Rollentausch. Am Mittwoch bin ich in das Alltagskleid von Susanne geschlüpft. Sie hat sich dafür das Schweizer Ferienkleid angezogen. Am Flughafen Faro haben wir uns bei einem Kaffee herzlich voneinander verabschiedet jede mit viel Vorfreude auf die neuen Erlebnisse. Das Thema Pünktlichkeit mischt sich ein. Wie sage ich jemandem, dass es mich stört, wenn er oder sie nicht pünktlich ist, ohne dass ich ihn oder sie verletze. Welche Anstrengung unternimmt jemand, um pünktlich zu sein. In diesem Sinn zeigt Pünktlichkeit die Wertschätzung, die jemand einer Abmachung beimisst. Oder die Willenskraft, die jemand aufbringen kann. Auf jeden Fall keine Ursache, dass ich mich ärgere über die Unpünktlichkeit anderer. Ich entscheide mich einfach, ob ich warten will oder nicht. Die Wartezeit kann ich mir zum Geschenk machen und sie nutzen zum Meditieren oder Träumen oder eine Ameise beobachten oder ...

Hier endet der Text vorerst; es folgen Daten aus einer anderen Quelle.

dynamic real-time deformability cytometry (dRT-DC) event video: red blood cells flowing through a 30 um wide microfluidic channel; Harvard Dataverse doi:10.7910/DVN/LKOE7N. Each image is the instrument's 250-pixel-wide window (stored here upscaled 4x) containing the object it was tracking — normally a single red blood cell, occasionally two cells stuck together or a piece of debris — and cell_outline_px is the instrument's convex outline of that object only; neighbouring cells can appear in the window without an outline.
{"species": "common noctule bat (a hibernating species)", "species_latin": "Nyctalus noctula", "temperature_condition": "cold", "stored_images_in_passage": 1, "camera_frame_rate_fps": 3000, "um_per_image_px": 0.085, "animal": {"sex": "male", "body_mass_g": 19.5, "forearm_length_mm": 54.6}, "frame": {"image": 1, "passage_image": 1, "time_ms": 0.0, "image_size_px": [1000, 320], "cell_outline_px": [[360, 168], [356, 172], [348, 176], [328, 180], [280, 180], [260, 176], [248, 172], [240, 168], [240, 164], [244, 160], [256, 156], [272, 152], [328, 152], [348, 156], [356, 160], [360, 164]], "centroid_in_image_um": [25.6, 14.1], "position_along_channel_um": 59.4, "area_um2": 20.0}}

In Silves komme ich ins Träumen beim Anblick von Haus, Garten und Aussicht von Rua da Misericordia 13. Ideen für den nächsten Algarvesommer tauchen auf wie die fetten Wolken, die der heftige Nordwind über den Himmel peitscht. Erste Regentropfen fallen. Ich denke an die Feigen auf Susanne's Dachterrasse und hoffe, die Wolken mögen warten, bis ich zuhause bin. Sie tun es und ich schaffe es knapp vor dem ersten Regenguss, die Fenchelmatte mit den fast trockenen Feigen, deren Haut schon Druck und Reibung verträgt, einzurollen und mit Plastikfolie zu umhüllen. In die Mitte der anderen Fenchelmatte setze ich einen Stein und ziehe dann eine Plastikfolie der Länge nach über die Feigen. An den Rändern beschwere ich sie mit Steinen. Durch den Stein in der Mitte kann das Wasser nach allen Seiten abfliessen statt dass es sich auf dem Plastik sammelt und einen See bildet. Jetzt kann der Regen fallen.